If anyone ever had a good reason to be upset, lose his cool, throw a temper tantrum, hold a grudge and never forgive, it is Armando Galarraga.

This pitcher for the Detroit Tigers faced 26 Cleveland Indians batters last week and got all of them out. He was just one batter a way from pitching a perfect game, something which has only been done 20 other times in the history of major league baseball.

He pitched to Cleveland’s Jason Donald and got exactly what he wanted -- a groundball. First baseman Miguel Cabrera picked up the grounder and threw towards Galarraga who ran over to cover first base.

The throw beat Donald to the base. That’s it! A perfect game!!

But first base umpire, Jim Joyce, inexplicably called Donald safe. Despite the boos throughout Comerica Park, the call was made and Donald was on first base with an infield single.

No perfect game for Galarraga. Not even a no-hitter. No mention of his gem of a pitching performance in the record books.

The replay clearly demonstrated that Donald was out. Even the umpire admitted that he blew the call. “I just cost that kid a perfect game,” he said.



So, how did Galarraga respond? In today’s world of spoiled and selfish professional athletes he no doubt argued in the umpire's face with wild gesticulations and obscenities.

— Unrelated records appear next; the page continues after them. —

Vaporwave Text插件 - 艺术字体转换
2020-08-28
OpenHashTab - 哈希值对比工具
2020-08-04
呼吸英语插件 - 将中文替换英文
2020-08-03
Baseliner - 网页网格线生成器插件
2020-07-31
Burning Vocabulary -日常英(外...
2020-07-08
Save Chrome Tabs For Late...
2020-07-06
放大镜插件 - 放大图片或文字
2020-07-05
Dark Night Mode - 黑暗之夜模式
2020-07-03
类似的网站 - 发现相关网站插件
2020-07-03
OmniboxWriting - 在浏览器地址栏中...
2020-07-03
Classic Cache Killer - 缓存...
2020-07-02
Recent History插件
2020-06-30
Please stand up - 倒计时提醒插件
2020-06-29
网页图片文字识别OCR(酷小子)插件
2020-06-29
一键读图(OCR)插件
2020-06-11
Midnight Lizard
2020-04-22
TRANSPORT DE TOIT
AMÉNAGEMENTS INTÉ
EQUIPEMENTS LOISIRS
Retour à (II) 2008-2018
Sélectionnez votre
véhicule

He surely went crazy in the post-game press conference, earning himself all kinds of league fines and sanctions.

No, that's nothing like what actually happened. His initial reaction to the botched call was a bit of a smile, and then he went on pitching, getting the final out of the game. Even umpire Joyce was stunned by Galarraga’s sportsmanship. “I would’ve been the first person in my face, and he never said a word to me.”

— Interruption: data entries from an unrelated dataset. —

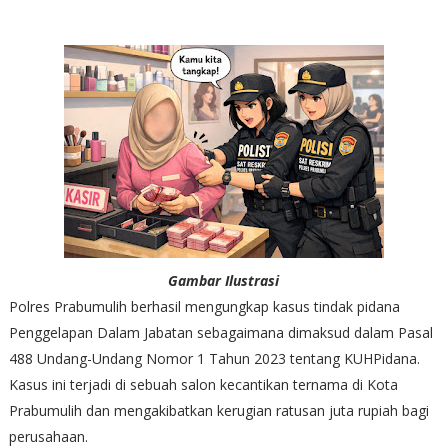
Gambar Ilustrasi
Polres Prabumulih berhasil mengungkap kasus tindak pidana
Penggelapan Dalam Jabatan sebagaimana dimaksud dalam Pasal
488 Undang-Undang Nomor 1 Tahun 2023 tentang KUHPidana.
Kasus ini terjadi di sebuah salon kecantikan ternama di Kota
Prabumulih dan mengakibatkan kerugian ratusan juta rupiah bagi
perusahaan.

But, then, Galarraga went a step beyond, accepting Joyce's request to apologize face to face. (By the way, let's not overlook the acknowledgement of error and desire to apologize on the part of the umpire.) Galarraga welcomed the meeting, saying, “He feels really bad and I know that nobody’s perfect. I understand.” When Joyce expressed how sorry he was, Galarraga responded, “I don’t know what to say. I can give you a hug.”

Any major league pitcher would describe pitching a perfect game as a career highlight. This certainly applies to Galarraga, a 28-year-old who was sent to the minor leagues after spring training and was just called back up to the majors two weeks earlier. He could have easily justified an angry rant including throwing and breaking things to let out his anger. He certainly could have turned down the umpire's offer for a meeting. And yet, Galarraga handled the situation with the grace, dignity and control.

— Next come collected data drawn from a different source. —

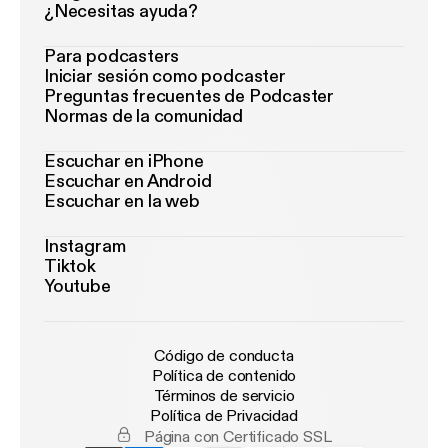
¿Necesitas ayuda?
Para podcasters
Iniciar sesión como podcaster
Preguntas frecuentes de Podcaster
Normas de la comunidad
Escuchar en iPhone
Escuchar en Android
Escuchar en la web
Instagram
Tiktok
Youtube
Código de conducta
Política de contenido
Términos de servicio
Política de Privacidad
Página con Certificado SSL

When it comes to anger, one must go to the complete extreme.

Maimonides teaches that with character traits, we should strive for the middle of road. There are times when we need to refrain from acting with a particular trait but there are other times when it has a good use. For example, kindness is good, but too much kindness can be smothering. Or misplaced kindness (e.g. not punishing a criminal) is dangerous.

However, explains Maimonides, when it comes to anger, one must go to the complete extreme and strive to never get angry. Rabbi Moshe Chaim Luzzato, in Path of the Just, notes that the behavior of the grate sage Hillel "transcends all others, for he took offense at nothing and felt not even a stirring of anger." This even in the face of extreme provocation.

Is this really possible? Can we really be expected to never get angry? Don't all humans get angry when others insult us? Don't all humans fill with rage when someone breaks or damages one of our belongings? Don't all humans throw a temper when we are not treated with respect? Don't all humans rant and bear a grudge when someone robs us of our life’s dream?

Apparently not.

Armando Galarraga showed us that the impossible is possible: We can avoid getting angry even in the most tense, difficult and insulting situations.

In my book, Galarraga scored even better than a perfect game.